# WHAT TO DO
Taking the entries below, transcribe only the lines starting with the one with "nose: (713, 251)" and going on through the one with "left front paw: (126, 647)", exactly as written, without the pictures.

DATA PROVIDED Block Start

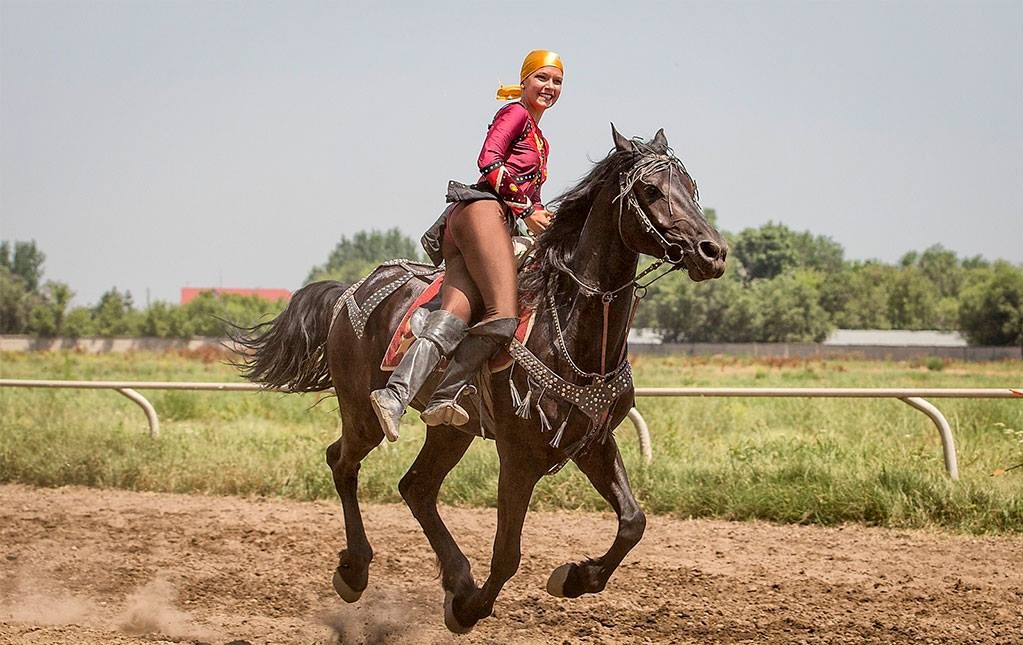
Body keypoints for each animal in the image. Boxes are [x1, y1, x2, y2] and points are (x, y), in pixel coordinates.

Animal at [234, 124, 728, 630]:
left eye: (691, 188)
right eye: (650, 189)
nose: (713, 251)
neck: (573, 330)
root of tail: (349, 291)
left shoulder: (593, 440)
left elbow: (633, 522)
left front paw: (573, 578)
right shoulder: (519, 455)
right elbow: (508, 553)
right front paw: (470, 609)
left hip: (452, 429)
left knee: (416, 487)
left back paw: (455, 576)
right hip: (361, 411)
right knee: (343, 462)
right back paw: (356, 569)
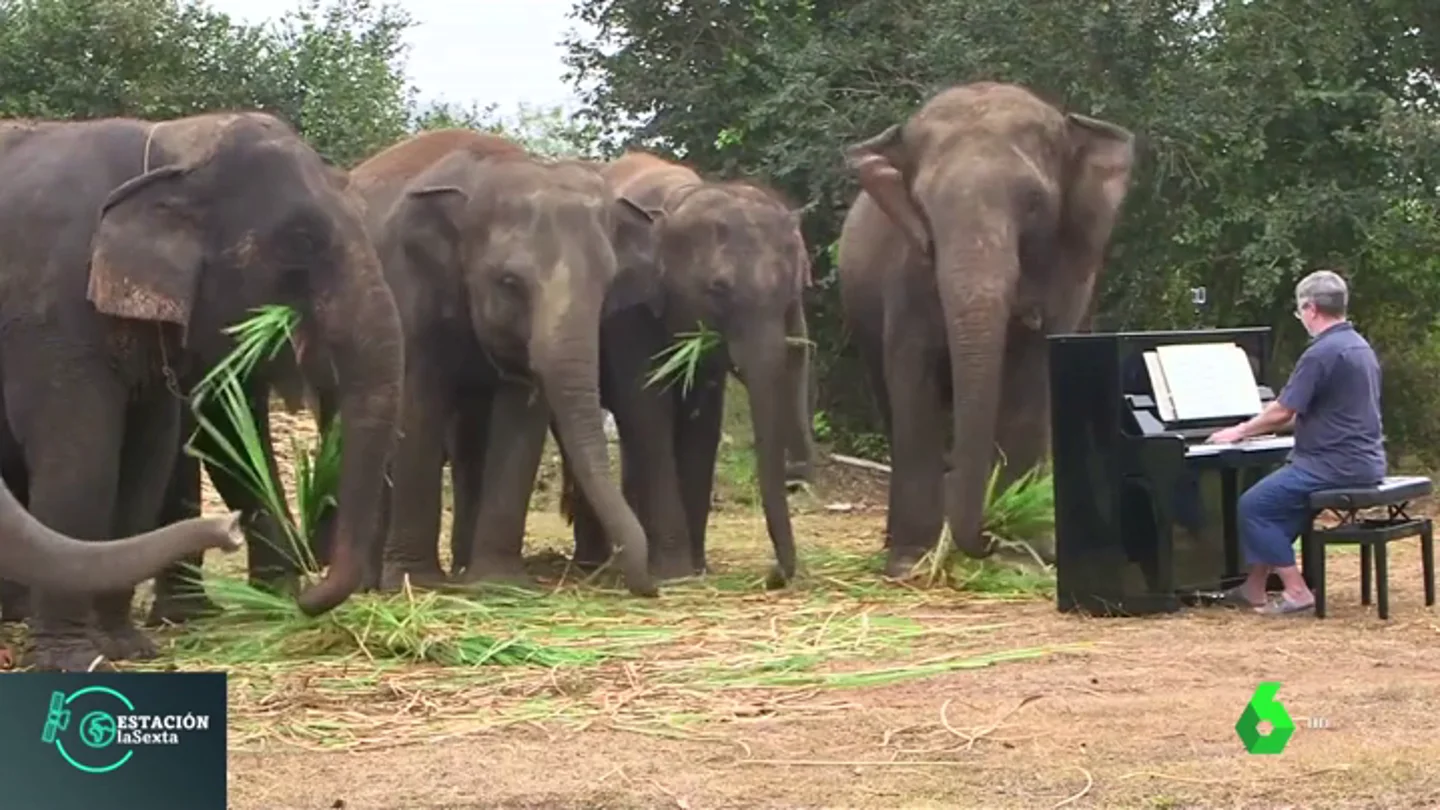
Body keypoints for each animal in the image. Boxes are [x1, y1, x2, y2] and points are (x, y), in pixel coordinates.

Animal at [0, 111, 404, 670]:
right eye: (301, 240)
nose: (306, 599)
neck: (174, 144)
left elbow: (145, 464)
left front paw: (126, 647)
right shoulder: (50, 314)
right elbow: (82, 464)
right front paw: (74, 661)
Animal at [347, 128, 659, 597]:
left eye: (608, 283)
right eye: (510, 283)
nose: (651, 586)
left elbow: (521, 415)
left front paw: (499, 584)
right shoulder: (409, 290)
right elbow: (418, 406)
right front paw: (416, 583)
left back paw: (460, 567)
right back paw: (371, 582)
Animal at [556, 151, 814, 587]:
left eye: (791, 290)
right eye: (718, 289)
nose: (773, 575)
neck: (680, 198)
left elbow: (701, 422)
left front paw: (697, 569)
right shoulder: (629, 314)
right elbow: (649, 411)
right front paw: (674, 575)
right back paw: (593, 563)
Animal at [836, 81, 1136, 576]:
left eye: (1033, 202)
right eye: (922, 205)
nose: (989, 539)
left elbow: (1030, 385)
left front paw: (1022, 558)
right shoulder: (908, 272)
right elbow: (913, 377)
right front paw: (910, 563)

DATA PROVIDED Block End
DATA PROVIDED Block Start

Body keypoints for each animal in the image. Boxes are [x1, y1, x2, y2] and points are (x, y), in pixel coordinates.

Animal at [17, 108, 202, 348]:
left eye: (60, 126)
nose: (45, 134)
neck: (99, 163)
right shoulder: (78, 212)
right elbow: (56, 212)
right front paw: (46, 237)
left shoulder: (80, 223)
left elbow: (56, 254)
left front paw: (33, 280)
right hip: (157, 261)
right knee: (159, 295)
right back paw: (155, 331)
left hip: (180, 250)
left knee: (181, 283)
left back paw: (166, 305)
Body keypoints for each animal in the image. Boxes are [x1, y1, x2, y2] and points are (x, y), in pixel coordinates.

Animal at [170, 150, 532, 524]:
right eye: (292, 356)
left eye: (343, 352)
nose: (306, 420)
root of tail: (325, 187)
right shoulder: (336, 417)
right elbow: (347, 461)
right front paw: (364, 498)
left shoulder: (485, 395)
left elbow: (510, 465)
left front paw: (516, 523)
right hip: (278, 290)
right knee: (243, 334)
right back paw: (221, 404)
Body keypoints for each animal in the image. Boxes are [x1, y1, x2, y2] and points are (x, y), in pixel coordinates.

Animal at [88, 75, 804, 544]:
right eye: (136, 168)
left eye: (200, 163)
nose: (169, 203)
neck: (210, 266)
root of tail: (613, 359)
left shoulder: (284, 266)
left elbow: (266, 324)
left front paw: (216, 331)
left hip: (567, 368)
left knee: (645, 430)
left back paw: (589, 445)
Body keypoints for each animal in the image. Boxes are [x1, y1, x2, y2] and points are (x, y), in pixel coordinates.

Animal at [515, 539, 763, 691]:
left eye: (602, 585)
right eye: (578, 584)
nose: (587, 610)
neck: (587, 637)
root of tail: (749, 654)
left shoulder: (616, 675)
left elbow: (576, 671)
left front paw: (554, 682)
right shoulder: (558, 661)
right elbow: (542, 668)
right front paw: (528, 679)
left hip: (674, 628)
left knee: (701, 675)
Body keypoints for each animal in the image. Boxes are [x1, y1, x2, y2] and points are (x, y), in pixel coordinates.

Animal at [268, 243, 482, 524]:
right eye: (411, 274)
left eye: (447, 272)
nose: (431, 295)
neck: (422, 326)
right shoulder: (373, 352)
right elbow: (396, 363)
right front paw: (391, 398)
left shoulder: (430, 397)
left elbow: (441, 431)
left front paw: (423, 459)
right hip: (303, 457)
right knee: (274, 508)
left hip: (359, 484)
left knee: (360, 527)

DATA PROVIDED Block End

# SOLUTION TO THIS EXERCISE
nose: (713, 251)
neck: (573, 330)
root of tail: (349, 291)
left shoulder: (593, 440)
left elbow: (633, 522)
left front paw: (573, 578)
right shoulder: (519, 455)
right elbow: (508, 553)
right front paw: (470, 609)
left hip: (452, 429)
left knee: (416, 487)
left back paw: (455, 576)
right hip: (361, 411)
right knee: (343, 462)
right back paw: (356, 569)
Body keypoints for each animal in the image. Boxes are [x1, y1, x2, y2] and points are (x, y), in pixel coordinates.

Animal at [0, 111, 404, 670]:
right eye: (301, 240)
nose: (306, 599)
neck: (174, 144)
left elbow: (145, 464)
left front paw: (126, 647)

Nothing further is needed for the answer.